The approach over the bridge






Base Area:





Looking down Competition:





Looking down Flying Cloud:





One last photo of Competition:


----------



## bdfreetuna (Mar 8, 2015)

Looks great!


----------



## gmcunni (Mar 8, 2015)

no skis on the rack, no crowds today?


----------



## Hado226 (Mar 8, 2015)

No crowds EVER. Nice the family decided to run till 5 to make up for the lift issue mid afternoon


----------



## The Sneak (Mar 8, 2015)

Which chair went down?
The new one?

Glad you had a great day and got to see what so many of us go on and on about. It's a great hill.
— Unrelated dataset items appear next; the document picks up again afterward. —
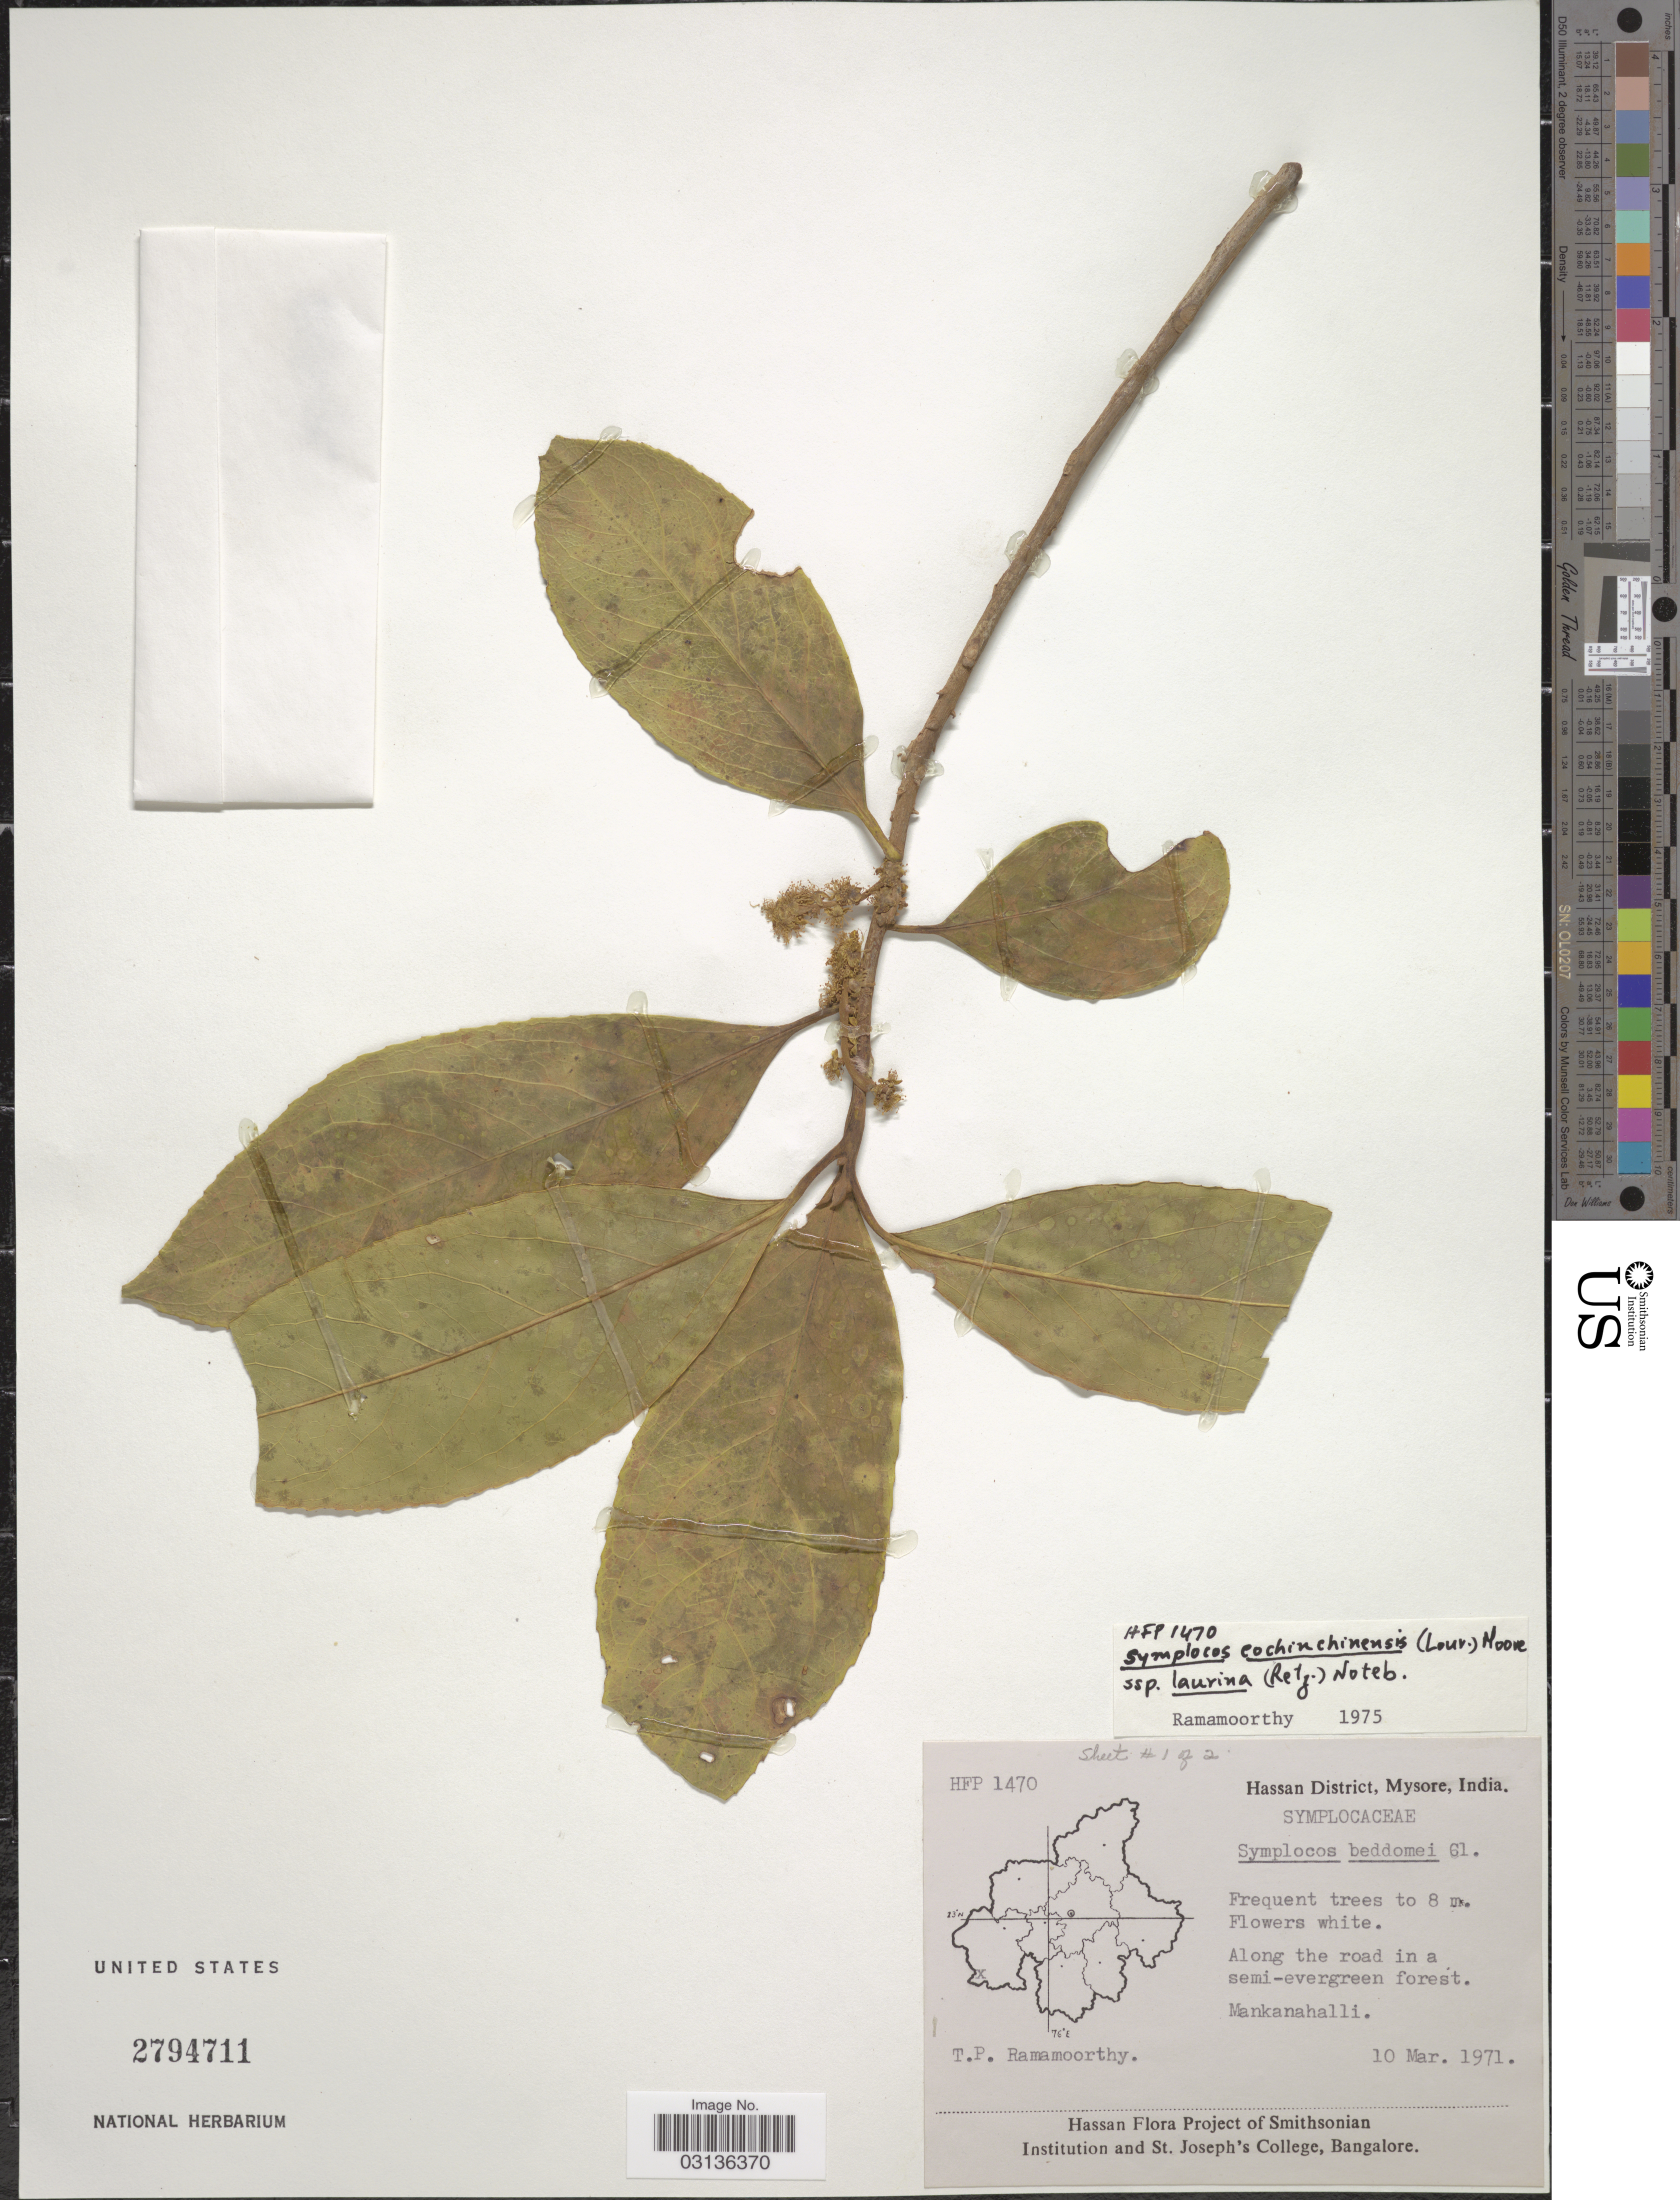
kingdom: Plantae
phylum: Tracheophyta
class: Magnoliopsida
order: Ericales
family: Symplocaceae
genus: Symplocos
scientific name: Symplocos cochinchinensis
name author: (Lour.) S. Moore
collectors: T. P. Ramamoorthy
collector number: HFP1470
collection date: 1971-03-10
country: India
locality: Hassan District, Mysore. Mankanahalli.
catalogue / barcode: US 2794711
Sent from my iPhone using Tapatalk


----------



## Hado226 (Mar 8, 2015)

New chair. Wire on a tower sensor loosened up. Took a while to rule out control room issues then get someone up onto the tower.


----------



## gmcunni (Mar 8, 2015)

Hado226 said:


> ....



Hado, you seem to know the place. both times i've been there this year they were claiming 100% open but top of East Glade was roped off. what's the deal, rope = closed or rope=open but don't go down unless you are know what you are doing ?


----------



## Hado226 (Mar 8, 2015)

That sign isn't really east glades. East Glades is accessed off Bear Run, is open and in great shape. The upper piece, off Mohawk, was torn up badly when the power lines for the windmill were put up - lots of big jagged rock guaranteed to cost Ptek and edges. A bit east of the ribbon is skiable.


----------



## gmcunni (Mar 8, 2015)

Hado226 said:


> That sign isn't really east glades. East Glades is accessed off Bear Run, is open and in great shape. The upper piece, off Mohawk, was torn up badly when the power lines for the windmill were put up - lots of big jagged rock guaranteed to cost Ptek and edges. A bit east of the ribbon is skiable.



thanks. might be back next sunday and will check it out off Bear Run


----------



## Bostonian (Mar 9, 2015)

It was a lot of fun!  I couldn't figure out how to get into East Glades either.  But no worries... I will have to come here more often now that I found how cool B-East is!  Almost like a mini-Magic!


----------



## catsup948 (Mar 9, 2015)

Hado226 said:


> That sign isn't really east glades. East Glades is accessed off Bear Run, is open and in great shape. The upper piece, off Mohawk, was torn up badly when the power lines for the windmill were put up - lots of big jagged rock guaranteed to cost Ptek and edges. A bit east of the ribbon is skiable.



I made that mistake a couple years ago. My skis survived though.


----------



## arik (Mar 10, 2015)

Hado226 said:


> That sign isn't really east glades. East Glades is accessed off Bear Run, is open and in great shape. The upper piece, off Mohawk, was torn up badly when the power lines for the windmill were put up - lots of big jagged rock guaranteed to cost Ptek and edges. A bit east of the ribbon is skiable.



OMG thank you I thought I keep missing out on the upper section


----------



## bdfreetuna (Mar 11, 2015)

Bostonian said:


> Almost like a mini-Magic!



It's really only about 200 feet less vert than Magic. Not quite as steep in most places but similar amount of woods. So not *that* "mini"


----------